▶ GIVEN TEXT:
## Tuesday, October 2, 2018

### A Zero Knowledge Merkle Tree

In the second post in this series, I presented the very neat concept of a Merkle Tree, but we ended with the problem that in its standard implementation - while being a powerful commitment scheme - a Merkle Tree is not zero knowledge.
As it turns out, this is very easy to fix by adding another level to the tree, such that in it, every pair of siblings is comprised of one node associated with actual data, and the other with a random string.
This is again the notion of mixing real data with randomness in order to obtain zero knowledge.

Here's how this will look with our "Yes Sir I Can Boogie" data:

This has the desired effect because whenever the prover has to reveal an authentication path for a piece of data - all the hashes revealed are affected by random data, and having been mixed through the Sha256 hash - these hashes appear random, and provide zero knowledge (other than the revelaed leaf node).

### Fixing The Code:

Tweaking the MerkleTree class from last time, we get:

class ZkMerkleTree:
"""
A Zero Knowledge Merkle tree implementation using SHA256
"""
def __init__(self, data):
self.data = data
next_pow_of_2 = int(2**ceil(log2(len(data))))
self.data.extend([0] * (next_pow_of_2 - len(data)))
# Intertwine with randomness to obtain zero knowledge.
rand_list = [random.randint(0, 1 << 32) for x in self.data]
self.data = [x for tup in zip(self.data, rand_list) for x in tup]
# Create bottom level of the tree (i.e. leaves).
self.tree = ["" for x in self.data] + \
[hash_string(str(x)) for x in self.data]
for i in range(len(self.data) - 1, 0, -1):
self.tree[i] = hash_string(self.tree[i * 2] + self.tree[i * 2 + 1])

def get_root(self):
return self.tree[1]

def get_val_and_path(self, id):
# Because of the zk padding, the data is now at id * 2
id = id * 2
val = self.data[id]
auth_path = []
id = id + len(self.data)
while id > 1:
auth_path += [self.tree[id ^ 1]]
id = id // 2
return val, auth_path

def verify_zk_merkle_path(root, data_size, value_id, value, path):
cur = hash_string(str(value))

▶ AVAILABLE DATA:
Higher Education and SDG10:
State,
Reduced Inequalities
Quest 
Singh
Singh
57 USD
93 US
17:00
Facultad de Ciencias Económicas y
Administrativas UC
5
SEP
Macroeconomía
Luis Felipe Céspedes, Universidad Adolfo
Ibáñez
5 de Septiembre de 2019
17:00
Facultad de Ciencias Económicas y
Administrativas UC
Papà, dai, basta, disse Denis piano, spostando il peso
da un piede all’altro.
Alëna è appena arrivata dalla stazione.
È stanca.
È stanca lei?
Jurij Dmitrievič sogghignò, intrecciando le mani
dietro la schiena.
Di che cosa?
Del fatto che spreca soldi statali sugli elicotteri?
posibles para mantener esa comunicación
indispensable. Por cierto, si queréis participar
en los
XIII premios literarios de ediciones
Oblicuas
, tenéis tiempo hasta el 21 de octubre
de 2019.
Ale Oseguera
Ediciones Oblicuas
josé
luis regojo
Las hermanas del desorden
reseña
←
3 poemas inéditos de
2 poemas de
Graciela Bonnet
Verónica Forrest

...

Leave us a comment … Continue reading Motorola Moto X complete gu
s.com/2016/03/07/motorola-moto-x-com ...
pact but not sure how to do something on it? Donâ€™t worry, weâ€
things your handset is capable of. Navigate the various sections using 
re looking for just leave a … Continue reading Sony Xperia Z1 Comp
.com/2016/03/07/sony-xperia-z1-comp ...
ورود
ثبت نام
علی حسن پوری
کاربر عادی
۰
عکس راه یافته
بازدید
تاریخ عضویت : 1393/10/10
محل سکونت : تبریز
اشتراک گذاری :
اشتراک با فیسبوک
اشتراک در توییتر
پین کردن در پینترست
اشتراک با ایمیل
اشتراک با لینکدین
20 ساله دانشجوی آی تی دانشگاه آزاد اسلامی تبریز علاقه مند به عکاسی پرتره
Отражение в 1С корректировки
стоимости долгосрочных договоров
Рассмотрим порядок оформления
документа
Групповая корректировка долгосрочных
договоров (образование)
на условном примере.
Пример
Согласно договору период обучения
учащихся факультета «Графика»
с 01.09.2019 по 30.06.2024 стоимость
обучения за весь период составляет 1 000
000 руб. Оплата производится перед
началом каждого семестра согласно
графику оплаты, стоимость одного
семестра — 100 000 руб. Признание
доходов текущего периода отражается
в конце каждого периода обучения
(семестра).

▶ QUESTIONS TO ANSWER:
A. Answer the following questions about the zero knowledge Merkle tree post:
(i) In the added level of the tree, what is each pair of siblings made up of?
(ii) Which hash function does the ZkMerkleTree class use, according to its docstring?
(iii) In get_val_and_path, at what position is the data now located because of the zk padding?
B. Recast the lines of the records, from the line containing "Higher Education and" through the line containing "Papà, dai, basta, disse", as a Markdown table with the columns Row and Line, leaving out any blank lines.
The records have no connection to the text.

▶ ANSWERS FOR THIS EXERCISE:
A.
(i) One node associated with actual data and the other with a random string.
(ii) SHA256.
(iii) At id * 2.

B.
| Row | Line |
|---|---|
| 1 | Higher Education and SDG10: |
| 2 | State, |
| 3 | Reduced Inequalities |
| 4 | Quest  |
| 5 | Singh |
| 6 | Singh |
| 7 | 57 USD |
| 8 | 93 US |
| 9 | 17:00 |
| 10 | Facultad de Ciencias Económicas y |
| 11 | Administrativas UC |
| 12 | 5 |
| 13 | SEP |
| 14 | Macroeconomía |
| 15 | Luis Felipe Céspedes, Universidad Adolfo |
| 16 | Ibáñez |
| 17 | 5 de Septiembre de 2019 |
| 18 | 17:00 |
| 19 | Facultad de Ciencias Económicas y |
| 20 | Administrativas UC |
| 21 | Papà, dai, basta, disse Denis piano, spostando il peso |